3. Stress that Drivers Keep Idle Time at a Minimum

Reducing excessive idling — maintaining a stopped vehicle with the engine running for five minutes or longer — is one of the simplest ways for fleets to reduce fuel costs, reduce maintenance costs, and prolong vehicle life.

It’s not uncommon for drivers to leave their engine running when making a delivery or interacting with customers. Make it a fleet policy that drivers turn off the engine when possible and avoid long idling periods. According to the U.S. Department of Energy, idling can use a quarter to a half-gallon of fuel per hour — which can quickly idle away your fuel budget.


1. Make Preventative Maintenance a Top Priority

Performing regular preventative maintenance intervals to keep your fleet running properly can conserve fuel by as much as 40%. The key to preventive maintenance and one of the most significant components is changing motor oil and using the proper oil. Just using the recommended oil can improve fuel economy by as much as 2%. Switching to lower viscosity engine oils can also improve fuel economy and increase fuel savings by as much as 1.5%, as they require less energy to circulate through the powertrain.

Proper tire pressure is also essential for fuel economy and is easy to maintain by equipping your drivers with a tire gauge. Improperly inflated tires can cut fuel economy by 2% per pound of pressure below the proper inflation level. When a tire is underinflated by 4 to 5 psi below the recommended tire pressure, fuel consumption increases by 10% and over time reduces tire tread by 15%.

2. Rightsize to Optimize

Utilizing the vehicles that fit your fleet needs best and cutting those that don’t is one of the most common and quickest strategies to lowering costs and building a sustainable, fuel-efficient fleet.

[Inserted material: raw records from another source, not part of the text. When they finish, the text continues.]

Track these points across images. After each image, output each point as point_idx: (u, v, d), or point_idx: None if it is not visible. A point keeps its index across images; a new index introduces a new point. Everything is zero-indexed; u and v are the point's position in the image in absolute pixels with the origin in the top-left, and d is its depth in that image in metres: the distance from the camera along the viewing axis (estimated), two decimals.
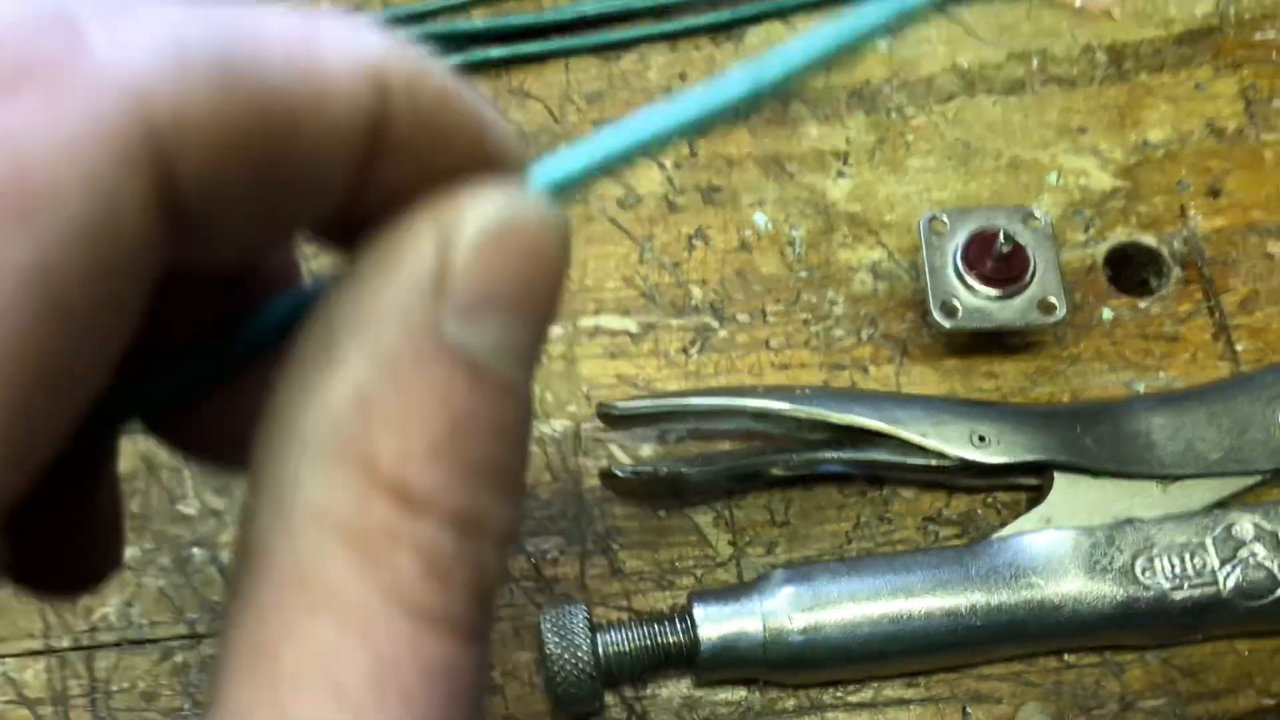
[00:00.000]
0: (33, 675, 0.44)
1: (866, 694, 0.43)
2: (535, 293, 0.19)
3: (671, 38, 0.54)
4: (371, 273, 0.19)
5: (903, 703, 0.43)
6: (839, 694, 0.43)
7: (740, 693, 0.43)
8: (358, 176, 0.19)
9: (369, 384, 0.18)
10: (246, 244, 0.19)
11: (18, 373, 0.15)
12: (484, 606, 0.18)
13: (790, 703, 0.43)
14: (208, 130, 0.16)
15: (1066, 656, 0.43)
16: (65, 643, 0.45)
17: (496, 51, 0.53)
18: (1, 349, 0.15)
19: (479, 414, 0.18)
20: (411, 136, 0.19)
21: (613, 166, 0.22)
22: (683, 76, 0.53)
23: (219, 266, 0.20)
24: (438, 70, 0.19)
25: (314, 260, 0.40)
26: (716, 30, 0.54)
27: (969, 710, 0.43)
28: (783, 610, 0.40)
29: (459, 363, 0.18)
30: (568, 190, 0.21)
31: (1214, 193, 0.51)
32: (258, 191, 0.18)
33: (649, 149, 0.21)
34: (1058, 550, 0.41)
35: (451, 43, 0.54)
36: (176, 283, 0.18)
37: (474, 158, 0.20)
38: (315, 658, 0.17)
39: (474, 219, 0.19)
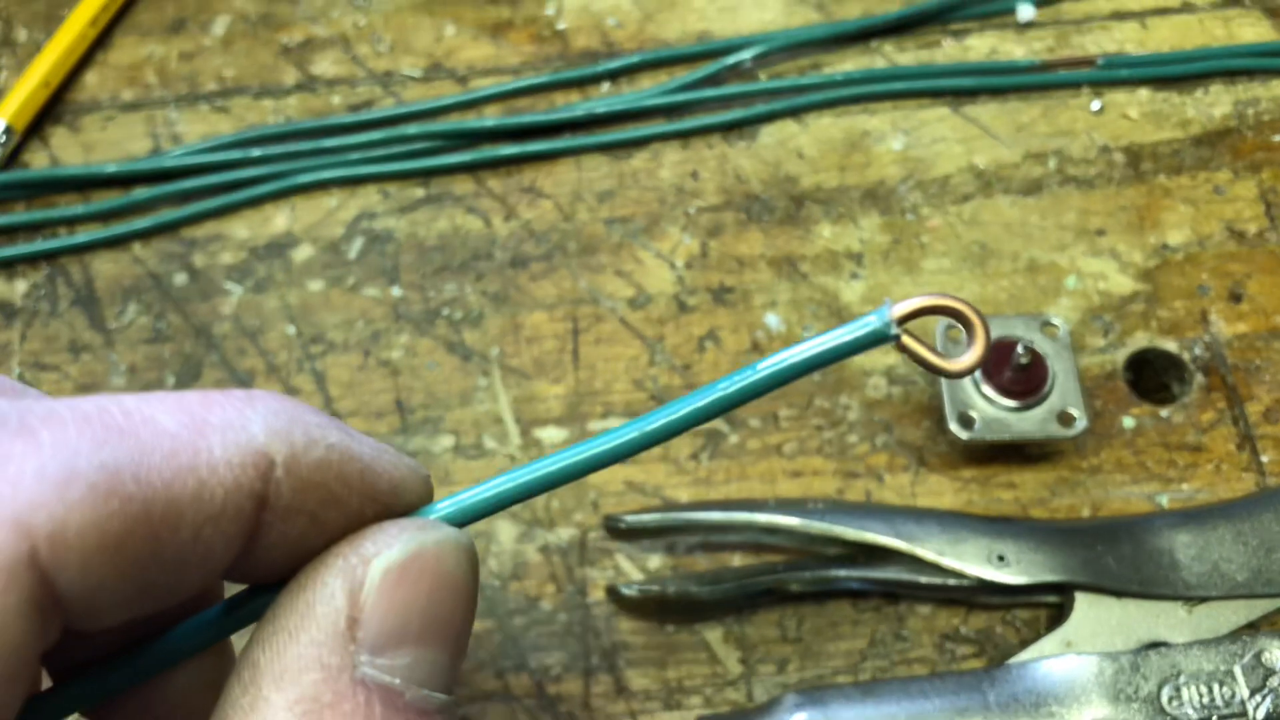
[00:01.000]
0: None
1: None
2: (444, 618, 0.20)
3: (684, 136, 0.53)
4: (287, 619, 0.20)
5: None
6: None
7: None
8: (246, 544, 0.20)
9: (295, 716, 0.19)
10: (133, 614, 0.20)
11: None
12: None
13: None
14: (86, 539, 0.18)
15: None
16: None
17: (508, 149, 0.53)
18: None
19: None
20: (296, 503, 0.20)
21: (509, 503, 0.24)
22: (694, 175, 0.53)
23: (110, 629, 0.21)
24: (322, 439, 0.21)
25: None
26: (729, 128, 0.53)
27: None
28: None
29: (375, 694, 0.19)
30: (468, 522, 0.23)
31: (1236, 297, 0.50)
32: (140, 578, 0.19)
33: (544, 489, 0.24)
34: (1080, 677, 0.39)
35: (463, 140, 0.53)
36: (67, 640, 0.20)
37: (371, 503, 0.21)
38: None
39: (378, 561, 0.20)
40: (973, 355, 0.26)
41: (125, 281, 0.51)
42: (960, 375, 0.26)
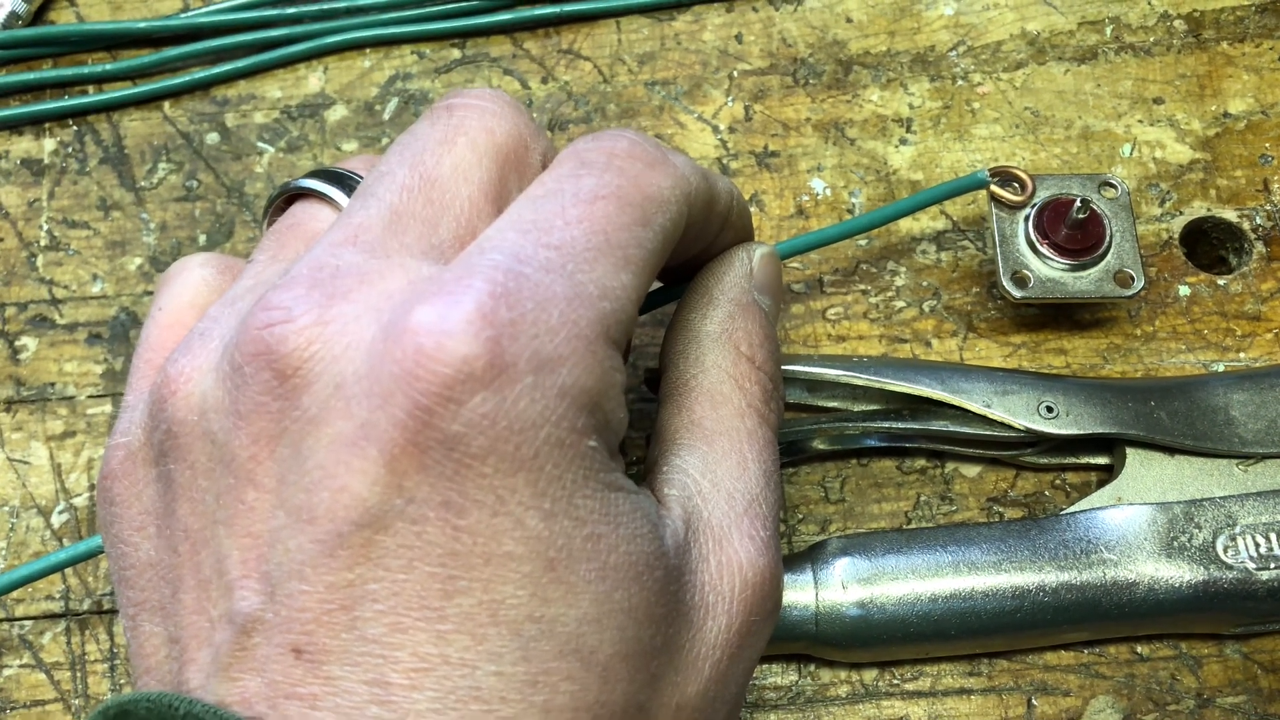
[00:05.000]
0: (50, 639, 0.43)
1: (924, 682, 0.41)
2: (778, 285, 0.37)
3: None
4: (720, 268, 0.36)
5: (963, 692, 0.41)
6: (895, 681, 0.41)
7: (790, 676, 0.41)
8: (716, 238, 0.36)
9: (731, 312, 0.35)
10: (681, 253, 0.35)
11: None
12: (779, 422, 0.34)
13: (843, 689, 0.41)
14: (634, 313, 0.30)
15: (1139, 648, 0.41)
16: (85, 606, 0.43)
17: (546, 9, 0.51)
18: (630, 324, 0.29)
19: (766, 331, 0.35)
20: (736, 226, 0.36)
21: (803, 251, 0.41)
22: (738, 38, 0.51)
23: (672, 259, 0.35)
24: (742, 201, 0.37)
25: None
26: None
27: (1034, 702, 0.40)
28: (837, 581, 0.38)
29: (759, 309, 0.35)
30: (783, 255, 0.39)
31: None
32: (688, 239, 0.34)
33: (827, 243, 0.42)
34: (1132, 526, 0.38)
35: (500, 0, 0.52)
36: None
37: (746, 234, 0.37)
38: (716, 419, 0.33)
39: (759, 249, 0.36)
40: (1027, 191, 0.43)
41: (155, 140, 0.50)
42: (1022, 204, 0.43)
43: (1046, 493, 0.43)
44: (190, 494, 0.28)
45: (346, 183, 0.34)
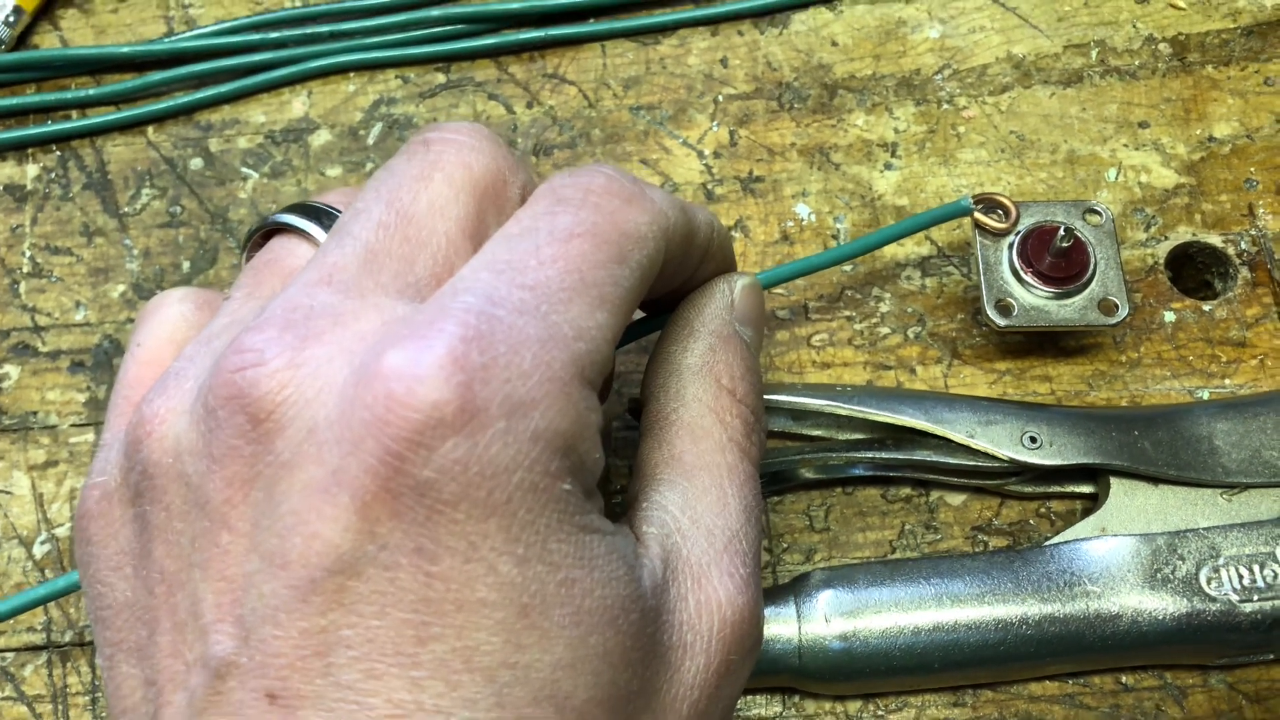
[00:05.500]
0: (32, 671, 0.42)
1: (909, 713, 0.41)
2: (760, 315, 0.37)
3: (713, 22, 0.52)
4: (701, 300, 0.36)
5: None
6: (879, 712, 0.41)
7: (775, 707, 0.41)
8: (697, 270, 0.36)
9: (712, 344, 0.35)
10: (660, 287, 0.35)
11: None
12: (761, 455, 0.34)
13: None
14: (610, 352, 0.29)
15: (1124, 678, 0.41)
16: (67, 638, 0.43)
17: (531, 34, 0.51)
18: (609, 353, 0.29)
19: (748, 363, 0.35)
20: (717, 257, 0.36)
21: (785, 280, 0.41)
22: (724, 62, 0.51)
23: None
24: (724, 232, 0.37)
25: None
26: (760, 15, 0.52)
27: None
28: (820, 614, 0.37)
29: (740, 341, 0.35)
30: (766, 285, 0.40)
31: None
32: (667, 273, 0.33)
33: (808, 273, 0.42)
34: (1116, 558, 0.38)
35: (485, 24, 0.52)
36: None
37: (728, 264, 0.37)
38: (696, 454, 0.33)
39: (740, 280, 0.36)
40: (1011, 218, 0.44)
41: (139, 165, 0.50)
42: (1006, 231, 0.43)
43: (1031, 521, 0.43)
44: (166, 536, 0.28)
45: (324, 217, 0.34)
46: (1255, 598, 0.37)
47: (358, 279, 0.29)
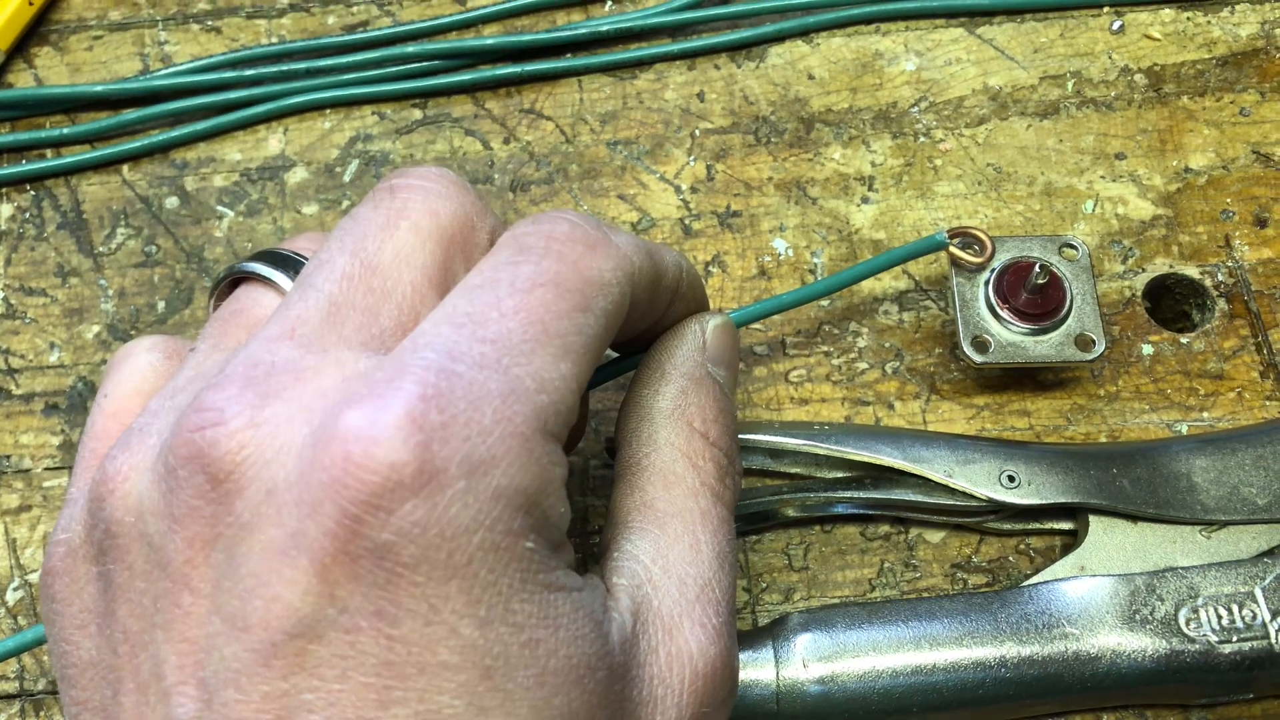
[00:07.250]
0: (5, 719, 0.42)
1: None
2: (733, 355, 0.37)
3: (689, 56, 0.52)
4: (672, 342, 0.36)
5: None
6: None
7: None
8: (667, 311, 0.36)
9: (684, 387, 0.35)
10: (629, 330, 0.34)
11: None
12: (735, 498, 0.34)
13: None
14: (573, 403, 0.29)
15: (1105, 717, 0.40)
16: (40, 686, 0.42)
17: (507, 69, 0.51)
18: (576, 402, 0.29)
19: (721, 405, 0.35)
20: (687, 297, 0.36)
21: (761, 317, 0.41)
22: (700, 96, 0.51)
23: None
24: (693, 271, 0.36)
25: None
26: (736, 49, 0.52)
27: None
28: (798, 659, 0.37)
29: (713, 382, 0.35)
30: (741, 322, 0.39)
31: (1261, 222, 0.48)
32: (635, 317, 0.33)
33: (783, 310, 0.41)
34: (1094, 599, 0.38)
35: (461, 60, 0.52)
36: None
37: (699, 304, 0.37)
38: (668, 500, 0.32)
39: (713, 319, 0.36)
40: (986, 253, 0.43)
41: (114, 204, 0.50)
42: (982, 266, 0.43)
43: (1010, 558, 0.43)
44: (129, 595, 0.28)
45: (291, 265, 0.34)
46: (1234, 638, 0.37)
47: (320, 332, 0.29)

Rightsizing can help fuel managers lower fuel costs and maintenance costs by replacing older vehicles with newer models. Common rightsizing strategies include the following or a blend of these strategies:

  • transitioning to smaller/more efficient engines
  • transitioning to light vehicles
  • transitioning to alternative fuels/vehicles

But that said, no matter the strategy, it must serve a purpose and meet fleet needs.

3. Chose the Best Fueling Program

The method you choose to fuel your fleet and fuel type is key to getting the greatest control over your fuel budget, mitigating your exposure to fuel price volatility, and lowering fuel and operational costs.

The most common fuel delivery methods are mobile fueling, bulk fueling, retail fuel cards, emergency fueling, and unattended fuel outlets (UFOs). With the demand for lower fuel costs, fuel efficiency, and clean energy, many fuel providers offer alternative fuels, including biodiesel, electricity, ethanol, hydrogen, CNG, and propane.

Discussing your needs with your fueling partner is the best way to determine which method and fuel would be the most beneficial and cost-effective for your fleet and give you the best ROI. No two fleets are alike, and working with your fueling partner is the best strategy for determining the fueling program that will ensure your profitability and viability over the long-term.